Our research did not aim to determine an exact threshold of the best-performing UGS size for cooling the surroundings. The reasons were twofold: (1) it was necessary to categorise the UGS to obtain a sufficient number of UGS for research and (2) in our study, we do not provide a continuous range of UGS sizes. Further research might refine the appropriate ranges; however, from the perspective of practical spatial planning working with limited areas designated for creating UGS, the finding that the lower threshold for efficient cooling is 10 ha is probably sufficient. Further research should concentrate rather on increasing the efficiency of Small, Medium, and Large Dense UGS in LCZ 2 and 5, while both vegetation structural and functional aspects could be included in such research—including the capacity of vegetation to withstand increasing heat associated with climate change. It would also be beneficial to repeat this study across other Köppen climate classification types as well as across different local climate zones.

Our research only considered areas within 400 m of UGS, which makes the results applicable in planning and designing residential development on a local scale. To make the results applicable to larger-scale planning (e.g. in urban plans), a greater study area would be needed. Similarly, apart from the size, tree density, and shape, the spatial configuration of UGS (i.e., their location within the city) also affects the LST28,33 and, hence, should be further studied in the larger scale context, especially in European conditions.


The UHI effect requires cities to pay greater attention to mitigation measures when planning and designing residential areas. This study focuses on UGS as an effective measure in cooling the urban environment. We investigated the relationship between LST in different LCZs in the vicinity of UGS in Prague (central Europe).
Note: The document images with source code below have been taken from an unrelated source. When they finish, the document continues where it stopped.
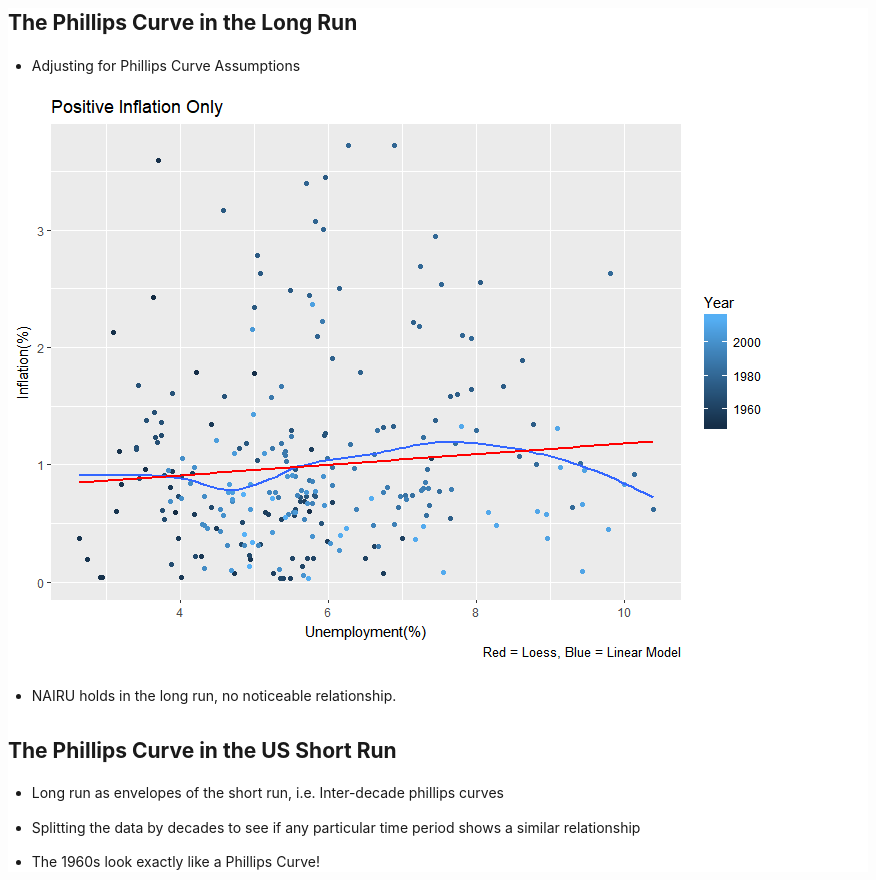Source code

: ## The Phillips Curve in the Long Run 
- Adjusting for Phillips Curve Assumptions 

![](CaseStudySlideshow_files/figure-slidy/unnamed-chunk-8-1.png)

- NAIRU holds in the long run, no noticeable relationship. 

## The Phillips Curve in the US Short Run 

- Long run as envelopes of the short run, i.e. Inter-decade phillips curves 

- Splitting the data by decades to see if any particular time period shows a similar relationship

- The 1960s look exactly like a Phillips Curve! 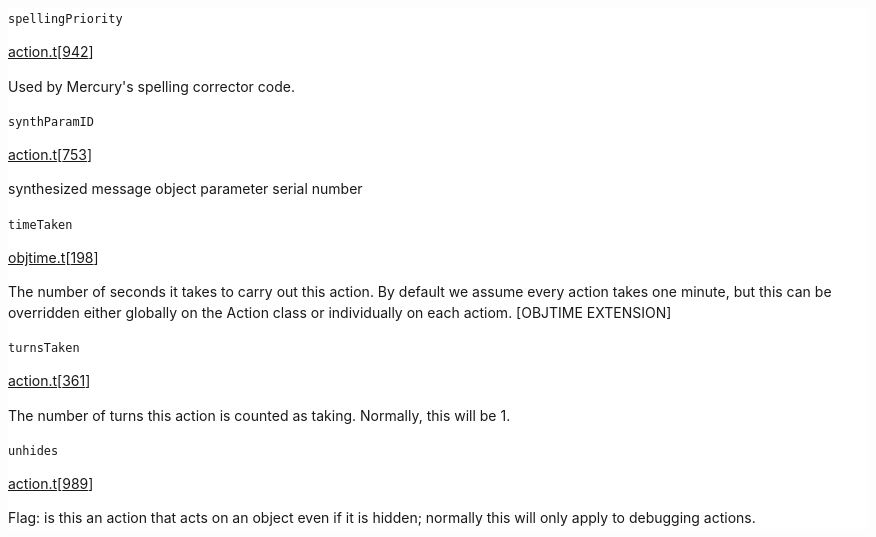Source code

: <span id="spellingPriority"></span>

`spellingPriority`

[action.t](../file/action.t.html)\[[942](../source/action.t.html#942)\]

<div class="desc">

Used by Mercury's spelling corrector code.

</div>

<span id="synthParamID"></span>

`synthParamID`

[action.t](../file/action.t.html)\[[753](../source/action.t.html#753)\]

<div class="desc">

synthesized message object parameter serial number

</div>

<span id="timeTaken"></span>

`timeTaken`

[objtime.t](../file/objtime.t.html)\[[198](../source/objtime.t.html#198)\]

<div class="desc">

The number of seconds it takes to carry out this action. By default we
assume every action takes one minute, but this can be overridden either
globally on the Action class or individually on each actiom. \[OBJTIME
EXTENSION\]

</div>

<span id="turnsTaken"></span>

`turnsTaken`

[action.t](../file/action.t.html)\[[361](../source/action.t.html#361)\]

<div class="desc">

The number of turns this action is counted as taking. Normally, this
will be 1.

</div>

<span id="unhides"></span>

`unhides`

[action.t](../file/action.t.html)\[[989](../source/action.t.html#989)\]

<div class="desc">

Flag: is this an action that acts on an object even if it is hidden;
normally this will only apply to debugging actions.

</div>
The results contribute to urban design and planning as follows:

  • The LST within 400 m of UGS depends more on the type of LCZ than on the type of UGS. LCZ 2 is the hottest LCZ, followed by LCZ 5 and LCZ 6, with a total mean difference of 6.1 °C. Within each LCZ, the LST differs by 2.3 °C. This value, therefore, indicates the LST improvement achievable by proposing the appropriate size, shape, and tree density of UGS.

  • The medium size of compact UGS (i.e., 10–25 ha) is the most efficient at cooling the surrounding environment. The cooling effect decreases when increasing the size of UGS to more than 50 ha. The cooling effect can be increased by increasing tree density to more than 60%.
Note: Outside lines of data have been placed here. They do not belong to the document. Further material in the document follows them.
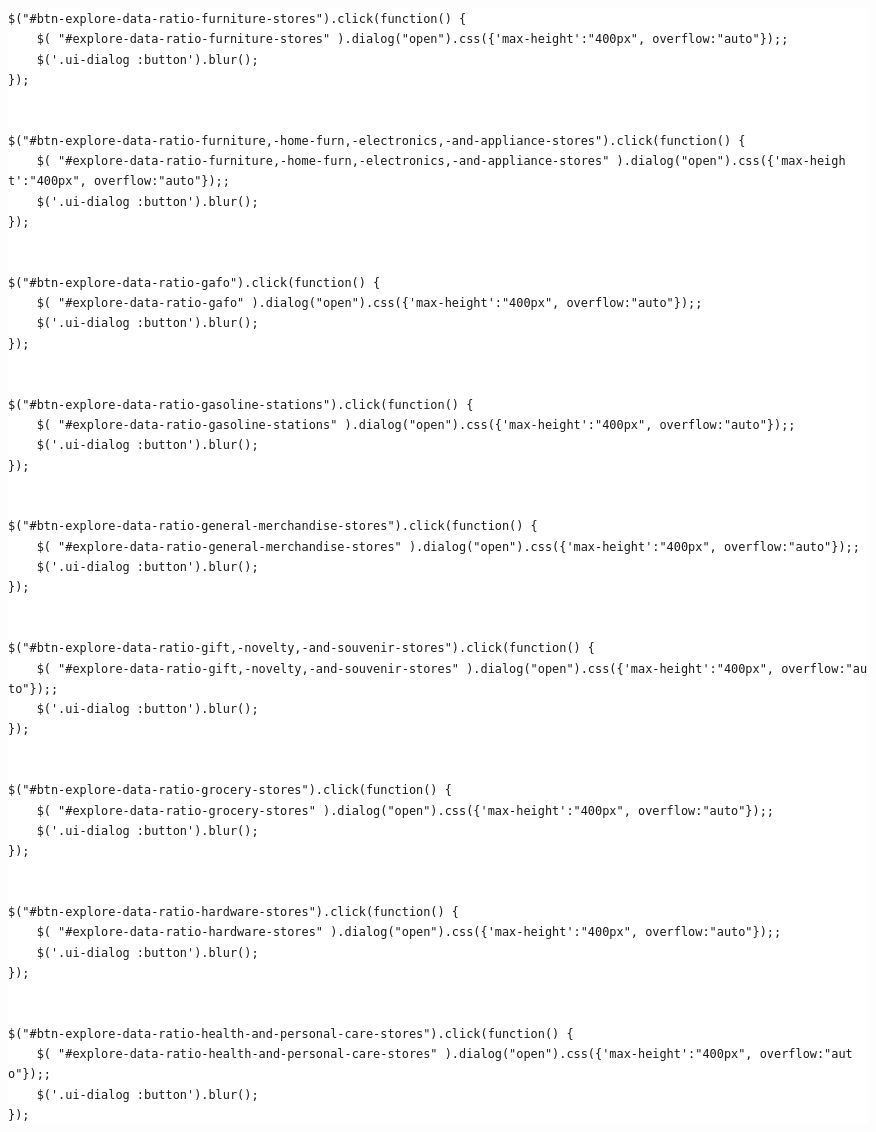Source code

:     
    $("#btn-explore-data-ratio-furniture-stores").click(function() {
        $( "#explore-data-ratio-furniture-stores" ).dialog("open").css({'max-height':"400px", overflow:"auto"});;
        $('.ui-dialog :button').blur();
    });
        
    
    $("#btn-explore-data-ratio-furniture,-home-furn,-electronics,-and-appliance-stores").click(function() {
        $( "#explore-data-ratio-furniture,-home-furn,-electronics,-and-appliance-stores" ).dialog("open").css({'max-height':"400px", overflow:"auto"});;
        $('.ui-dialog :button').blur();
    });
        
    
    $("#btn-explore-data-ratio-gafo").click(function() {
        $( "#explore-data-ratio-gafo" ).dialog("open").css({'max-height':"400px", overflow:"auto"});;
        $('.ui-dialog :button').blur();
    });
        
    
    $("#btn-explore-data-ratio-gasoline-stations").click(function() {
        $( "#explore-data-ratio-gasoline-stations" ).dialog("open").css({'max-height':"400px", overflow:"auto"});;
        $('.ui-dialog :button').blur();
    });
        
    
    $("#btn-explore-data-ratio-general-merchandise-stores").click(function() {
        $( "#explore-data-ratio-general-merchandise-stores" ).dialog("open").css({'max-height':"400px", overflow:"auto"});;
        $('.ui-dialog :button').blur();
    });
        
    
    $("#btn-explore-data-ratio-gift,-novelty,-and-souvenir-stores").click(function() {
        $( "#explore-data-ratio-gift,-novelty,-and-souvenir-stores" ).dialog("open").css({'max-height':"400px", overflow:"auto"});;
        $('.ui-dialog :button').blur();
    });
        
    
    $("#btn-explore-data-ratio-grocery-stores").click(function() {
        $( "#explore-data-ratio-grocery-stores" ).dialog("open").css({'max-height':"400px", overflow:"auto"});;
        $('.ui-dialog :button').blur();
    });
        
    
    $("#btn-explore-data-ratio-hardware-stores").click(function() {
        $( "#explore-data-ratio-hardware-stores" ).dialog("open").css({'max-height':"400px", overflow:"auto"});;
        $('.ui-dialog :button').blur();
    });
        
    
    $("#btn-explore-data-ratio-health-and-personal-care-stores").click(function() {
        $( "#explore-data-ratio-health-and-personal-care-stores" ).dialog("open").css({'max-height':"400px", overflow:"auto"});;
        $('.ui-dialog :button').blur();
    });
  • Long UGS, followed by Small compact UGS (2–7 ha) covered prevalently by grass, are the least effective at cooling their neighbourhood. Long UGS should be preferably designed as dense greenery and connected to other greenery. By increasing the tree density to more than 60%, the Small UGS becomes more efficient at cooling than the Large UGS covered prevalently by grass, and the Long UGS becomes more efficient than the Small UGS covered prevalently by grass.

  • The aforementioned principles should be integrated with priority into LCZ 2 and LCZ 5. In LCZ 2, however, the defined principles must be combined with other mitigation measures in order to achieve adequate LST reduction.

This study improves our understanding of how UGS influence the surroundings. Urban planners and architects can refer to the conclusions to improve urban microclimates and thus create a comfortable living environment.